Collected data
=== Begin Enclosure ===

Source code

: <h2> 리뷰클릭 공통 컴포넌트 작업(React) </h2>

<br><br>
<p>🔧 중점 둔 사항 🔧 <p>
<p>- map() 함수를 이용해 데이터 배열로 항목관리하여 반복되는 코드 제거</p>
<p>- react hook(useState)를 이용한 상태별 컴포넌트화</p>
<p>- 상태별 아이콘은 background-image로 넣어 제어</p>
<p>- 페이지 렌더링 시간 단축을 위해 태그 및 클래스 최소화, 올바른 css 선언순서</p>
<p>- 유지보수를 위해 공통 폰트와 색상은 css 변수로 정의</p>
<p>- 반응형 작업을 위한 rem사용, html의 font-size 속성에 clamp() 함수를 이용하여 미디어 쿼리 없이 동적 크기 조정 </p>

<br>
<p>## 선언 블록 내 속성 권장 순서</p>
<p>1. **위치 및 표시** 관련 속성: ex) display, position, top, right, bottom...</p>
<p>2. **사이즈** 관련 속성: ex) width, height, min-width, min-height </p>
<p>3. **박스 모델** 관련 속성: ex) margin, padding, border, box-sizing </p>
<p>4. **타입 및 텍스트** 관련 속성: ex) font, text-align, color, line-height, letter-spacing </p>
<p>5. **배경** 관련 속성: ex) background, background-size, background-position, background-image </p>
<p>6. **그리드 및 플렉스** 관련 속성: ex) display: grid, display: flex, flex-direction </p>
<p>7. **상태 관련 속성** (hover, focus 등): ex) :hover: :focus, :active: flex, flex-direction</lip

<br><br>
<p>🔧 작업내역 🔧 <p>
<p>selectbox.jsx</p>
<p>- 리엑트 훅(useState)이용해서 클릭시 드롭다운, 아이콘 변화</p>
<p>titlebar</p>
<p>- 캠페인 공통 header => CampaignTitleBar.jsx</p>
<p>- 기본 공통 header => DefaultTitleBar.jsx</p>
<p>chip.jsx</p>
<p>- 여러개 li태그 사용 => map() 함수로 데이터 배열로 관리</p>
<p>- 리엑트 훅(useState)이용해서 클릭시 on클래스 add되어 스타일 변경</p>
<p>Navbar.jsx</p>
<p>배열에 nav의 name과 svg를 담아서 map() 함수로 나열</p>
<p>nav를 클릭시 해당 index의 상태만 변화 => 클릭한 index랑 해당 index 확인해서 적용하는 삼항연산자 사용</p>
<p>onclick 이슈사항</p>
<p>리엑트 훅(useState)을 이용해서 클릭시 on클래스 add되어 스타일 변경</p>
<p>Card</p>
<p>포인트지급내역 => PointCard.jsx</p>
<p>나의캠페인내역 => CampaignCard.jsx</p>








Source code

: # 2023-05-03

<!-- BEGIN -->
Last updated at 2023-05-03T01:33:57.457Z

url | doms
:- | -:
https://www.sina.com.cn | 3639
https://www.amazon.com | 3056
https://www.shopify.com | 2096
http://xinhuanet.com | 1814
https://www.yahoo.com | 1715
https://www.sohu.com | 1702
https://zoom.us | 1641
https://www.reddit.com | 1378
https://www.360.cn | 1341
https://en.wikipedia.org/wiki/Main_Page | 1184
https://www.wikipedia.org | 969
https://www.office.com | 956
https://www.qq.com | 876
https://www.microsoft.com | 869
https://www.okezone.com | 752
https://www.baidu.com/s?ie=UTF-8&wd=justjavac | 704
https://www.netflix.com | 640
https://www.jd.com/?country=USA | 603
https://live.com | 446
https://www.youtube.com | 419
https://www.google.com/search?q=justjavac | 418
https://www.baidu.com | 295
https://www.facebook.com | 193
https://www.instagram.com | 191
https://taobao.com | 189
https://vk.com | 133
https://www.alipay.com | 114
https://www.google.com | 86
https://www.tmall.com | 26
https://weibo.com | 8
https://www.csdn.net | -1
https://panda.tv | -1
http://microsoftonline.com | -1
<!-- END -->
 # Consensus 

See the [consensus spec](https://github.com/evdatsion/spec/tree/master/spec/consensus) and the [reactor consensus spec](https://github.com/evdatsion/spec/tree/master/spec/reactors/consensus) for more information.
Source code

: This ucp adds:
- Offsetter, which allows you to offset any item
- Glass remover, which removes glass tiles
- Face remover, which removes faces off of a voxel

=== End Enclosure ===

# Exercise objective
Output every entry word for word.

# Exercise result
Source code

: <h2> 리뷰클릭 공통 컴포넌트 작업(React) </h2>

<br><br>
<p>🔧 중점 둔 사항 🔧 <p>
<p>- map() 함수를 이용해 데이터 배열로 항목관리하여 반복되는 코드 제거</p>
<p>- react hook(useState)를 이용한 상태별 컴포넌트화</p>
<p>- 상태별 아이콘은 background-image로 넣어 제어</p>
<p>- 페이지 렌더링 시간 단축을 위해 태그 및 클래스 최소화, 올바른 css 선언순서</p>
<p>- 유지보수를 위해 공통 폰트와 색상은 css 변수로 정의</p>
<p>- 반응형 작업을 위한 rem사용, html의 font-size 속성에 clamp() 함수를 이용하여 미디어 쿼리 없이 동적 크기 조정 </p>

<br>
<p>## 선언 블록 내 속성 권장 순서</p>
<p>1. **위치 및 표시** 관련 속성: ex) display, position, top, right, bottom...</p>
<p>2. **사이즈** 관련 속성: ex) width, height, min-width, min-height </p>
<p>3. **박스 모델** 관련 속성: ex) margin, padding, border, box-sizing </p>
<p>4. **타입 및 텍스트** 관련 속성: ex) font, text-align, color, line-height, letter-spacing </p>
<p>5. **배경** 관련 속성: ex) background, background-size, background-position, background-image </p>
<p>6. **그리드 및 플렉스** 관련 속성: ex) display: grid, display: flex, flex-direction </p>
<p>7. **상태 관련 속성** (hover, focus 등): ex) :hover: :focus, :active: flex, flex-direction</lip

<br><br>
<p>🔧 작업내역 🔧 <p>
<p>selectbox.jsx</p>
<p>- 리엑트 훅(useState)이용해서 클릭시 드롭다운, 아이콘 변화</p>
<p>titlebar</p>
<p>- 캠페인 공통 header => CampaignTitleBar.jsx</p>
<p>- 기본 공통 header => DefaultTitleBar.jsx</p>
<p>chip.jsx</p>
<p>- 여러개 li태그 사용 => map() 함수로 데이터 배열로 관리</p>
<p>- 리엑트 훅(useState)이용해서 클릭시 on클래스 add되어 스타일 변경</p>
<p>Navbar.jsx</p>
<p>배열에 nav의 name과 svg를 담아서 map() 함수로 나열</p>
<p>nav를 클릭시 해당 index의 상태만 변화 => 클릭한 index랑 해당 index 확인해서 적용하는 삼항연산자 사용</p>
<p>onclick 이슈사항</p>
<p>리엑트 훅(useState)을 이용해서 클릭시 on클래스 add되어 스타일 변경</p>
<p>Card</p>
<p>포인트지급내역 => PointCard.jsx</p>
<p>나의캠페인내역 => CampaignCard.jsx</p>








Source code

: # 2023-05-03

<!-- BEGIN -->
Last updated at 2023-05-03T01:33:57.457Z

url | doms
:- | -:
https://www.sina.com.cn | 3639
https://www.amazon.com | 3056
https://www.shopify.com | 2096
http://xinhuanet.com | 1814
https://www.yahoo.com | 1715
https://www.sohu.com | 1702
https://zoom.us | 1641
https://www.reddit.com | 1378
https://www.360.cn | 1341
https://en.wikipedia.org/wiki/Main_Page | 1184
https://www.wikipedia.org | 969
https://www.office.com | 956
https://www.qq.com | 876
https://www.microsoft.com | 869
https://www.okezone.com | 752
https://www.baidu.com/s?ie=UTF-8&wd=justjavac | 704
https://www.netflix.com | 640
https://www.jd.com/?country=USA | 603
https://live.com | 446
https://www.youtube.com | 419
https://www.google.com/search?q=justjavac | 418
https://www.baidu.com | 295
https://www.facebook.com | 193
https://www.instagram.com | 191
https://taobao.com | 189
https://vk.com | 133
https://www.alipay.com | 114
https://www.google.com | 86
https://www.tmall.com | 26
https://weibo.com | 8
https://www.csdn.net | -1
https://panda.tv | -1
http://microsoftonline.com | -1
<!-- END -->
 # Consensus 

See the [consensus spec](https://github.com/evdatsion/spec/tree/master/spec/consensus) and the [reactor consensus spec](https://github.com/evdatsion/spec/tree/master/spec/reactors/consensus) for more information.
Source code

: This ucp adds:
- Offsetter, which allows you to offset any item
- Glass remover, which removes glass tiles
- Face remover, which removes faces off of a voxel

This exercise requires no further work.